Radical Tower implies Solvability by Radicals First, I define a radical tower as I have it in front of me (in case our definitions differ):
By a radical tower over a field F we mean a sequence of finite extensions $F=F_0{\subset}F_1{\subset}..{\subset}F_r$ having the property that there exist positive integers $d_i$, elements $a_i$ in $F_i$ and $\alpha_i$ with ${\alpha_i}^{d_i}=a_i$ such that $F_{i+1}=F_i(\alpha_i)$. We say that E is contained in a radical tower if there exists a radical tower above such that $E{\subset}F_r$.
Anyway, now onto the main problem: Let E be a finite extension of F (F characteristic 0) and suppose E is contained in a radical tower. Show that there exists a radical tower $F{\subset}E_0{\subset}E_1{\subset}...{\subset}E_m$ such that:
a) $E_m$ is Galois over F and $E{\subset}E_m$
b) $E_0=F(\zeta)$ where $\zeta$ is a primitive nth root of unity
c) For each i, $E_{i+1}=E_i(\alpha_i)$ where ${\alpha_i}^{d_i}=a_i$ $\in$$E_i$, and $d_i$|n.

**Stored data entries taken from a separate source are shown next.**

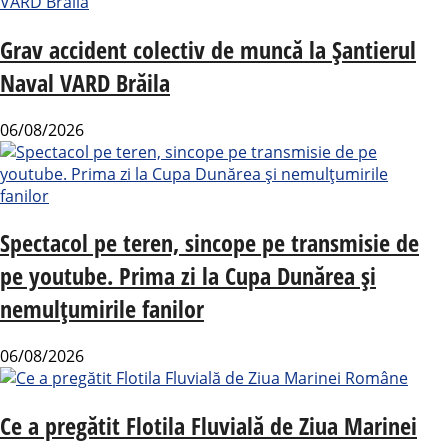
Grav accident colectiv de muncă la Șantierul
Naval VARD Brăila
06/08/2026
Spectacol pe teren, sincope pe transmisie de
pe youtube. Prima zi la Cupa Dunărea și
nemulțumirile fanilor
06/08/2026
Ce a pregătit Flotila Fluvială de Ziua Marinei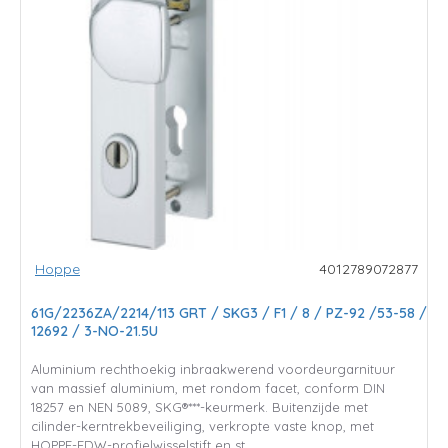
Hoppe
4012789072877
61G/2236ZA/2214/113 GRT / SKG3 / F1 / 8 / PZ-92 /53-58 /
12692 / 3-NO-21.5U
Aluminium rechthoekig inbraakwerend voordeurgarnituur
van massief aluminium, met rondom facet, conform DIN
18257 en NEN 5089, SKG®***-keurmerk. Buitenzijde met
cilinder-kerntrekbeveiliging, verkropte vaste knop, met
HOPPE-FDW-profielwisselstift en st..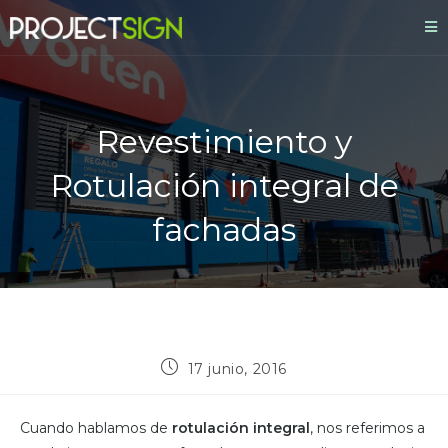
Revestimiento y
Rotulación integral de
fachadas
17 junio, 2016
Cuando hablamos de
rotulación integral
, nos referimos a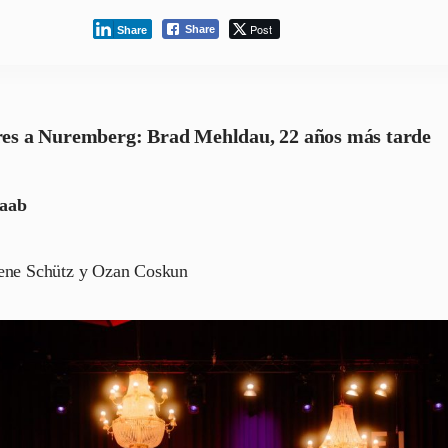
Post
Share
Share
res a Nuremberg: Brad Mehldau, 22 años más tarde
Raab
lene Schütz y Ozan Coskun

I am rather stuck on this problem and have not been able to make much headway. Would anyone be able to give any hints/help me solve this problem?
Thank you
 A: So, we have a radical tower $F=F_0\subset F_1\subset\cdots\subset F_r$ with $F_{i+1}=F_i(\alpha_i)$, $\alpha_i^{d_i}=a_i$, $a_i$ in $F_i$, and $E\subset F_r$. Let $n$ be the least common multiple of $d_1,\dots,d_r$. Now consider the tower $F\subset E_0\subset E_1\subset\cdots\subset E_m$ given by $E_0=F(\zeta)$ where $\zeta$ is a primitive $n$th root of unity, and $E_{i+1}=E_i(\alpha_i)$. 

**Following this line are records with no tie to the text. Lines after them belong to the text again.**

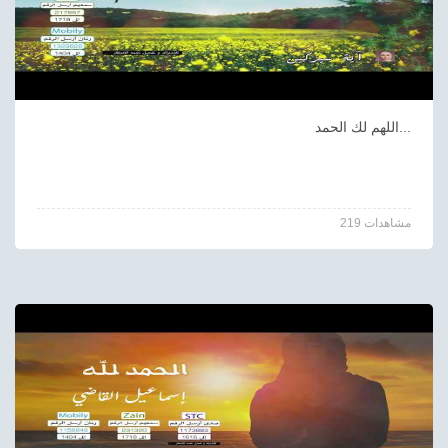
اللهم لك الحمد...
219 مشاهدات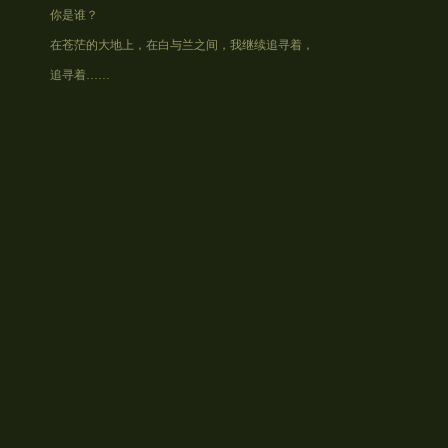
你是谁？
在苍茫的大地上，在白与兰之间，我继续追寻着，
追寻着……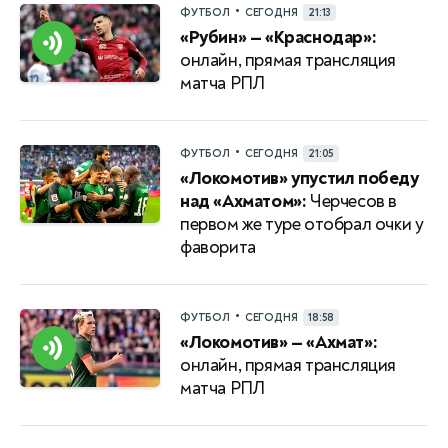
•
ФУТБОЛ
СЕГОДНЯ
21:13
«Рубин» — «Краснодар»:
онлайн, прямая трансляция
матча РПЛ
•
ФУТБОЛ
СЕГОДНЯ
21:05
«Локомотив» упустил победу
над «Ахматом»:
Черчесов в
первом же туре отобрал очки у
фаворита
•
ФУТБОЛ
СЕГОДНЯ
18:58
«Локомотив» — «Ахмат»:
онлайн, прямая трансляция
матча РПЛ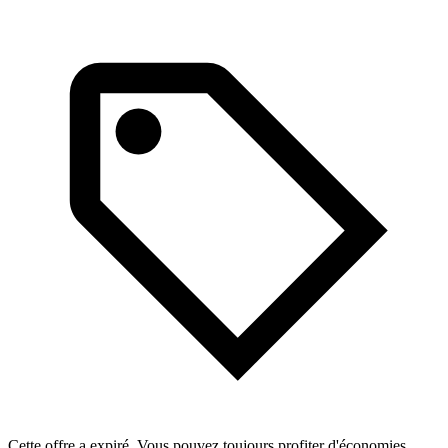
Cette offre a expiré. Vous pouvez toujours profiter d'économies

This is clearly a radical tower. 
Condition b) is clearly met. 
Condition c) is met since $n$ is the least common multiple of the $d_i$. 
$E$ is contained in $F_r$, and $F_r$ is contained in $E_m$, so $E\subset E_m$. 
So all that remains is to show that $E_m/F$ is Galois. 
Now $E_m=F(\zeta,\alpha_1,\dots,\alpha_r)$, so $E_m/F$ is finite. It is also normal, since it contains all the conjugates of all of its generators. So, it's Galois. 
A: Say $A$ is an algebraic closure of $F$. Any finite extensions of $F$ are regarded as subfields of $A$. We fix the radical tower of $F$ as specified in your statement.
We first observe the following observations. (1) Let $\phi:F_r\to A$ be an embedding. Then we have a corresponding radical tower, where we start from $\phi(F)$ and each time we adjoint $\phi(\alpha_i)$ to the previous field. (2) Let $L$ be a finite extension of $F$. Then $L$ admits a corresponding radical tower, where $L_{i+1} = L_i(\alpha_i)$ and $\alpha_i^{d_i} = a_i\in L_i$.
Let $n = d_0d_1\cdots d_{r-1}$, let $\zeta$ be a primitive $n$'th root of unity, and let $E = F(\zeta)$. So we have a corresponding radical tower $E = E_0 \subseteq \cdots \subseteq E_r$. Let $\{\Phi^{(j)}:1\leq j\leq N\}$ be the collection of all $F$-embeddings from $E_r$ into $A$, where $\Phi^{(1)}$ is the identity map. Then for each $\Phi^{(j)}$ we get a corresponding radical tower. Note that since $E/F$ is a normal extension, we have $\Phi^{(j)}(E) = E$.
Now we form our desired radical tower by induction. The first step is just to form the tower $E = E_0\subseteq \cdots \subseteq E_r$, which corresponds to the radical tower of $F$ and the finite extension $E/F$. Assume for some $1\leq J$ we have formed radical towers over $E$, such that the terminal field equals $H_J:=E_r^{(1)}E_r^{(2)}\cdots E_r^{(J)}$, where $E^{(j)} = \Phi^{(j)}(E_r)$. We know that corresponding to the tower $E = E_0\subseteq \cdots \subseteq E_r$ and the embedding $\Phi^{(J+1)}$ there is a tower starting from $E=\Phi^{(J+1)}(E)$ and terminates with $E_r^{(J+1)}$. Since $H_J$ is a finite extension of $E$, we get a corresponding tower starting from $H_J$ and terminates with $H_JE_r^{(J+1)}$. This finishes the inductive construction. The final field in the constructed tower would be $E_r^{(1)}E_r^{(2)}\cdots E_r^{(N)}$, which shows that it is a normal extension of $F$.
Note that in the above, $n$ can be chosen to be any common multiple of the $d_i$'s.